Start with a full tank in Lahaina (or wherever you pick up your rental car), then plan on filling up in Hana. Even the Maui Roadsters that average 130 miles on their small eight-gallon gas tanks have no problem making the journey. However, if you find yourself needing more fuel, there are stations in Kahului and Spreckelsville. Along the back road from Hana, you’ll have to get to Kula to fuel up.
7. What are some must-see sights on the Road to Hana?
Research the many Road to Hana stops and sights, and make a list of the ones that appeal most to you and your family. Explore the Road to Hana’s Mile-by-Mile Guide, or order a CD Guide that can narrate your trip and help you plan an itinerary.
To get a taste of everything, choose sites that offer a variety of activities. For example, Wai’anapanapa State Park’s Pa’iloa Beach has a black pebble beach set against a blue-green ocean, rainbow mist, an ocean cave you can walk through to reach the water and a natural lava arch. Hike the coastal trail beside the Hala forests to discover blowholes, a seabird colony and sea stacks, or discover ancient cultures at a temple.
8. With so many sights on the Hana Highway to see, how can I choose?!
Make a list based on your interests. Ask everyone in your traveling party to do the same, then add the activities that you all agree on first. After defining your first-priority stops, you can add in a few more based upon each person’s preferences. Make sure you map out your stops and factor in how long each one will take for your itinerary. But don’t stress if you forget your plan or misplace your guide. Simply follow the road and you’ll find plenty of parking lots and pull-off areas to stop for photos.
9. What are the most Insta-worthy sights?
The scenery along the Hana Highway lends itself to stunning backdrops at nearly every turn. However, you won’t want to miss the rainbow eucalyptus trees — look for the first one at mile marker seven and get up close at Ke’anae Arboretum at mile marker 16. The rainbow sign outside the Halfway to Hana stand at mile marker 17 is also a classic.
10. What else should I know before driving the Road to Hana?
The Hawaii Department of Transportation maintains a page for Maui lane closures, so check this to see any obstacles you may face on the road.
As far as traffic, honk when approaching blind corners.

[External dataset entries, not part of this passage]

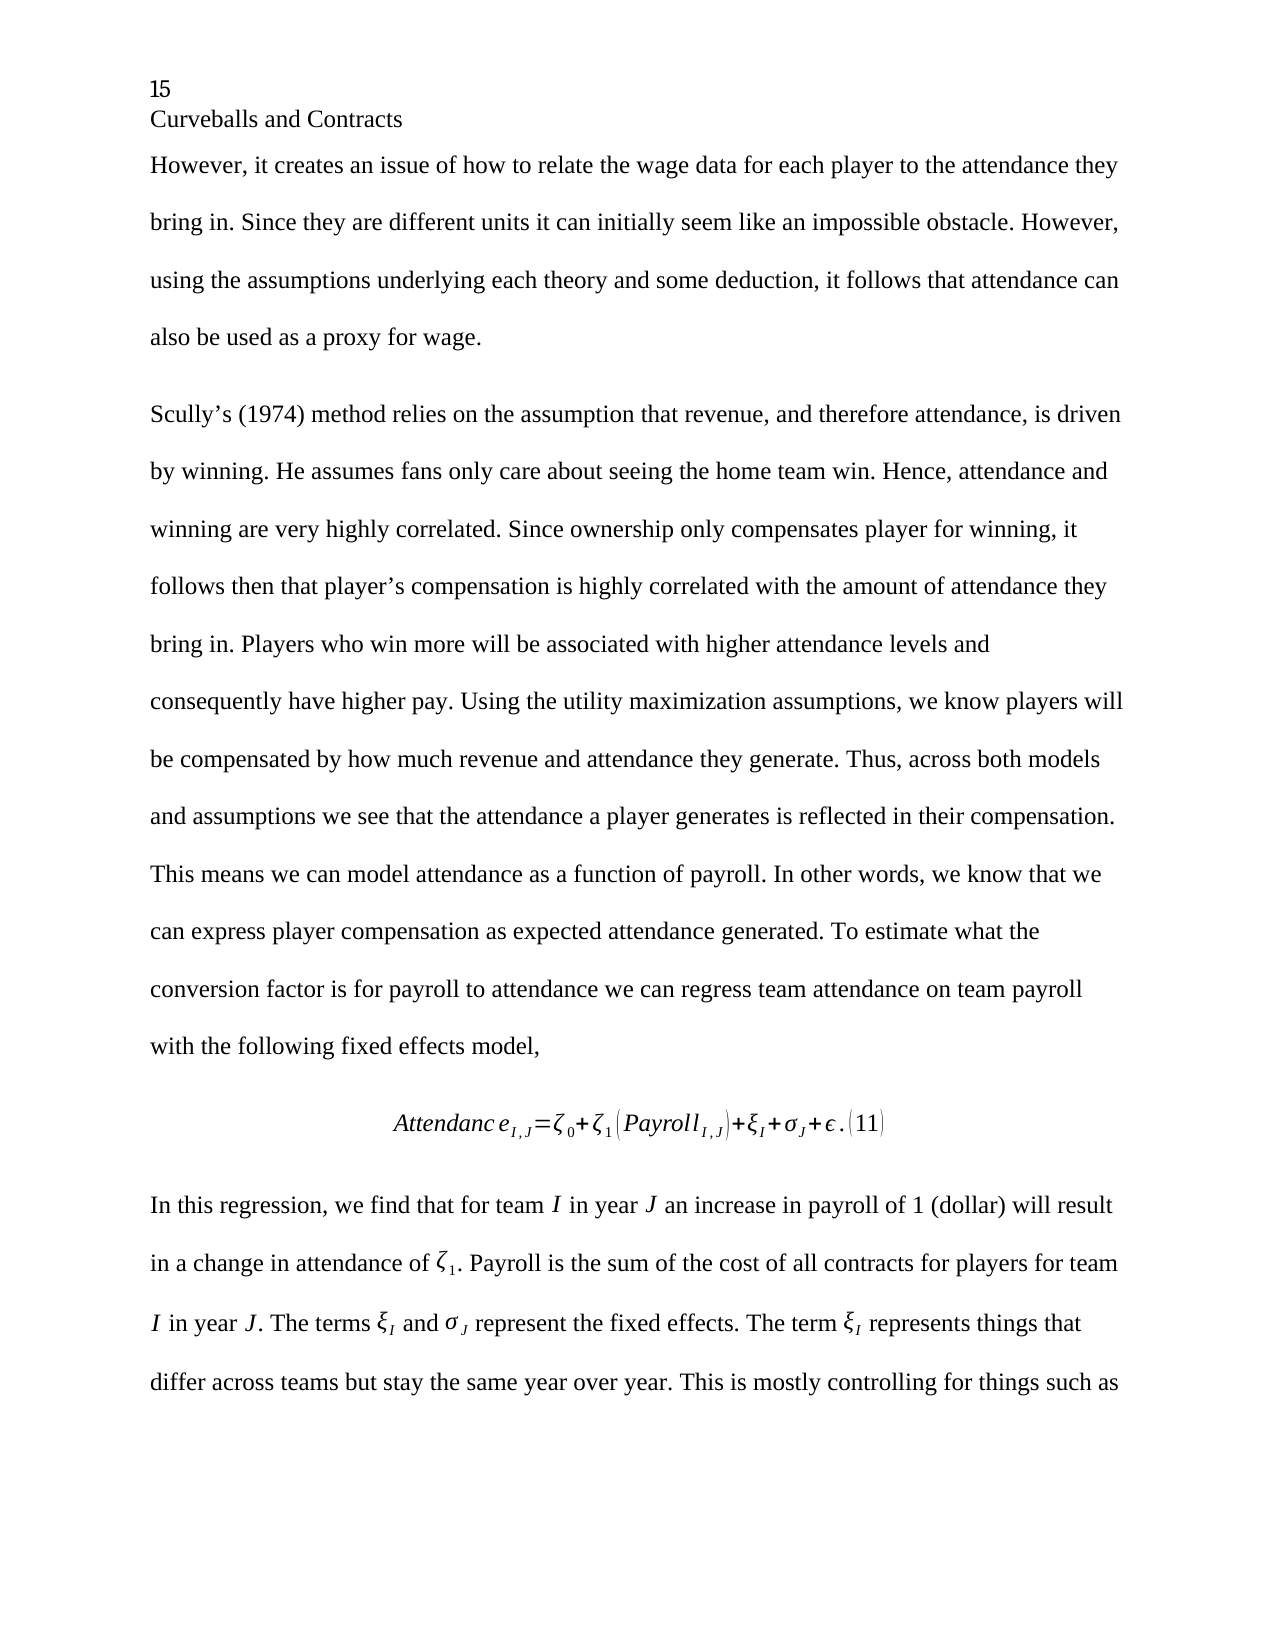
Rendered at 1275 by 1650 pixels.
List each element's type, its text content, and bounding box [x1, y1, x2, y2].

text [150, 150, 1125, 351]
text Scully’s (1974) method relies on the assumption that revenue, and therefore attendance, is driven by winning. He assumes fans only care about seeing the home team win. Hence, attendance and winning are very highly correlated. Since ownership only compensates player for winning, it follows then that player’s compensation is highly correlated with the amount of attendance they bring in. Players who win more will be associated with higher attendance levels and consequently have higher pay. Using the utility maximization assumptions, we know players will be compensated by how much revenue and attendance they generate. Thus, across both models and assumptions we see that the attendance a player generates is reflected in their compensation. This means we can model attendance as a function of payroll. In other words, we know that we can express player compensation as expected attendance generated. To estimate what the conversion factor is for payroll to attendance we can regress team attendance on team payroll with the following fixed effects model, [150, 399, 1125, 1060]
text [150, 1190, 1125, 1396]
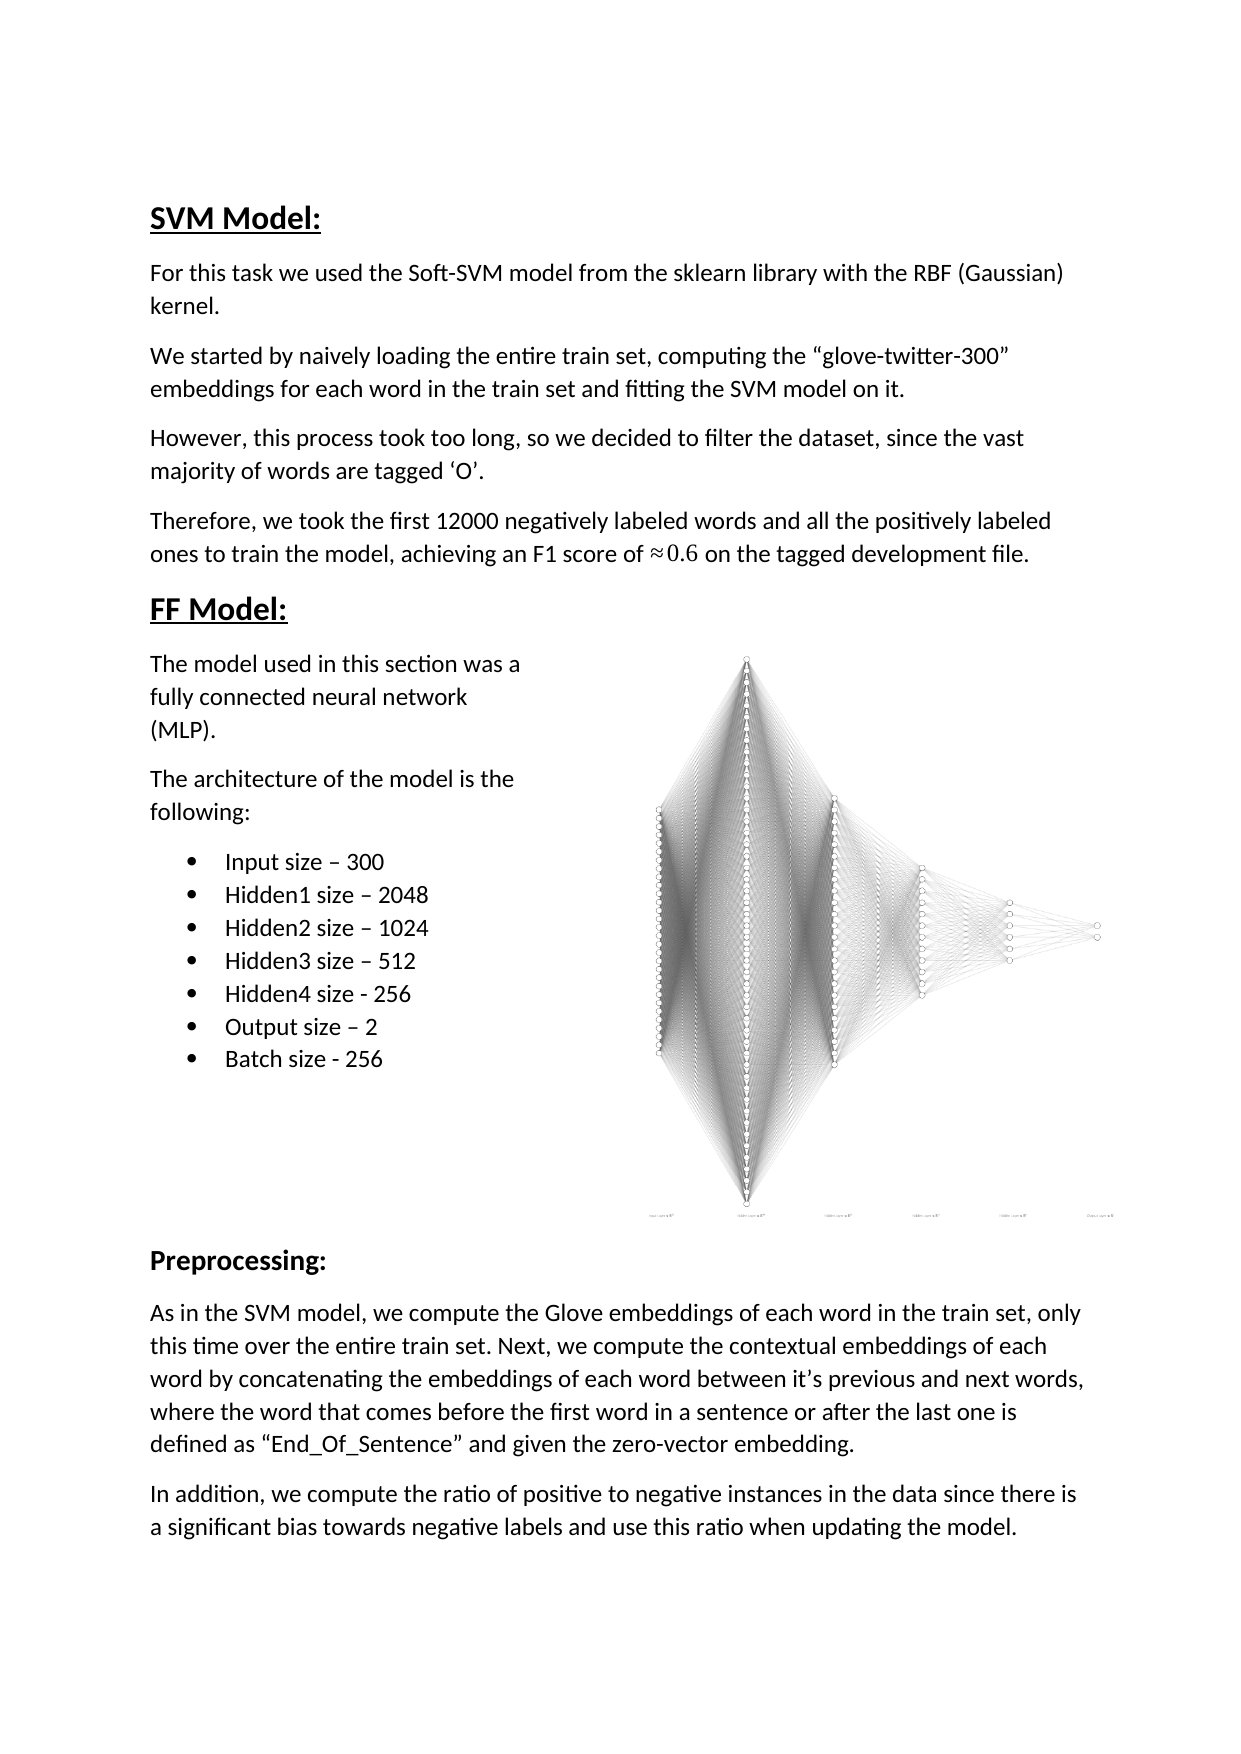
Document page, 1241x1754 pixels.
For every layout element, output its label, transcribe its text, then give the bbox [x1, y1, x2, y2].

text In addition, we compute the ratio of positive to negative instances in the data since there is a significant bias towards negative labels and use this ratio when updating the model. [150, 1478, 1090, 1542]
text Preprocessing: [150, 1242, 1090, 1277]
text FF Model: [150, 587, 1090, 628]
text However, this process took too long, so we decided to filter the dataset, since the vast majority of words are tagged ‘O’. [150, 422, 1090, 486]
text We started by naively loading the entire train set, computing the “glove-twitter-300” embeddings for each word in the train set and fitting the SVM model on it. [150, 340, 1090, 403]
text The architecture of the model is the following: [150, 763, 557, 827]
text SVM Model: [150, 197, 1090, 238]
list Hidden1 size – 2048 [187, 879, 557, 909]
text Therefore, we took the first 12000 negatively labeled words and all the positively labeled ones to train the model, achieving an F1 score of on the tagged development file. [150, 505, 1090, 568]
text As in the SVM model, we compute the Glove embeddings of each word in the train set, only this time over the entire train set. Next, we compute the contextual embeddings of each word by concatenating the embeddings of each word between it’s previous and next words, where the word that comes before the first word in a sentence or after the last one is defined as “End_Of_Sentence” and given the zero-vector embedding. [150, 1297, 1090, 1459]
picture [557, 640, 1184, 1238]
text The model used in this section was a fully connected neural network (MLP). [150, 648, 557, 744]
list Batch size - 256 [187, 1043, 557, 1074]
list Input size – 300 [187, 846, 557, 877]
text For this task we used the Soft-SVM model from the sklearn library with the RBF (Gaussian) kernel. [150, 257, 1090, 321]
list Hidden2 size – 1024 [187, 912, 557, 942]
list Output size – 2 [187, 1011, 557, 1041]
list Hidden4 size - 256 [187, 978, 557, 1008]
list Hidden3 size – 512 [187, 945, 557, 975]
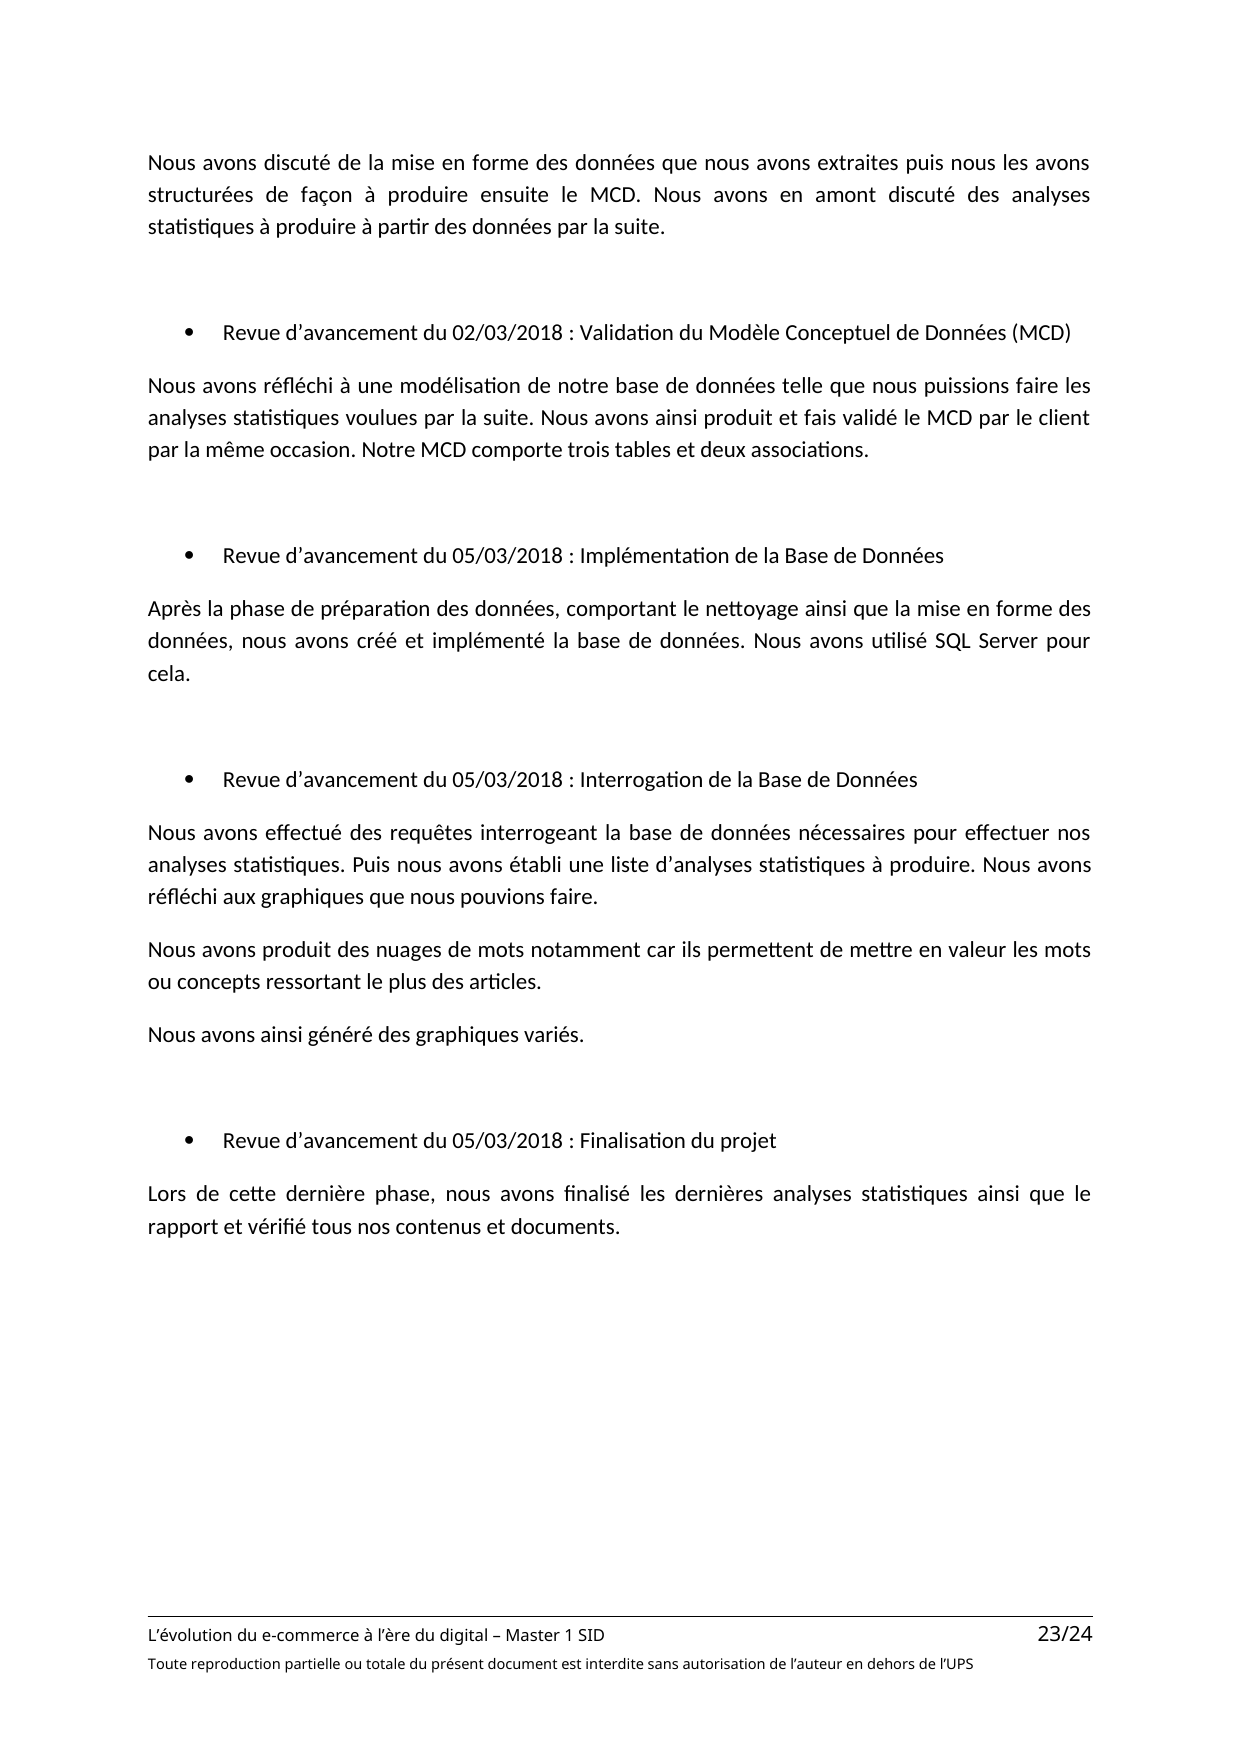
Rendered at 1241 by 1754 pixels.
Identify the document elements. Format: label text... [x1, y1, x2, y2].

list Revue d’avancement du 02/03/2018 : Validation du Modèle Conceptuel de Données (MCD) [185, 318, 1093, 346]
text Nous avons discuté de la mise en forme des données que nous avons extraites puis nous les avons structurées de façon à produire ensuite le MCD. Nous avons en amont discuté des analyses statistiques à produire à partir des données par la suite. [148, 148, 1093, 240]
text Nous avons ainsi généré des graphiques variés. [148, 1021, 1093, 1048]
text Nous avons effectué des requêtes interrogeant la base de données nécessaires pour effectuer nos analyses statistiques. Puis nous avons établi une liste d’analyses statistiques à produire. Nous avons réfléchi aux graphiques que nous pouvions faire. [148, 818, 1093, 910]
list Revue d’avancement du 05/03/2018 : Implémentation de la Base de Données [185, 541, 1093, 569]
text Après la phase de préparation des données, comportant le nettoyage ainsi que la mise en forme des données, nous avons créé et implémenté la base de données. Nous avons utilisé SQL Server pour cela. [148, 594, 1093, 687]
text Lors de cette dernière phase, nous avons finalisé les dernières analyses statistiques ainsi que le rapport et vérifié tous nos contenus et documents. [148, 1179, 1093, 1240]
text Nous avons réfléchi à une modélisation de notre base de données telle que nous puissions faire les analyses statistiques voulues par la suite. Nous avons ainsi produit et fais validé le MCD par le client par la même occasion. Notre MCD comporte trois tables et deux associations. [148, 371, 1093, 463]
text Nous avons produit des nuages de mots notamment car ils permettent de mettre en valeur les mots ou concepts ressortant le plus des articles. [148, 935, 1093, 996]
list Revue d’avancement du 05/03/2018 : Interrogation de la Base de Données [185, 765, 1093, 793]
list Revue d’avancement du 05/03/2018 : Finalisation du projet [185, 1127, 1093, 1154]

Watch for cows; they might have horns, but they don’t honk. Use the “Shaka” — the “hang loose” hand sign — for everything from turn signals to traffic directions. In case of rain, leave early and drive slowly, as the road can become slippery and treacherous when wet. Stop for pictures when you can, but only if you can get your vehicle completely off the road. Do not stop in the middle of the road or blocking traffic.
Lastly, know that driving the twisty road can cause motion sickness in some passengers. Being the driver also comes with an added level of stress — if you prefer a less heart-pounding way to see the sights, consider taking a guided Road to Hana tour. This way, you can kick back and spend the drive staring out the window in awe. However you decide to see this spectacular route, it’s guaranteed to be a highlight of your Hawaii family vacation.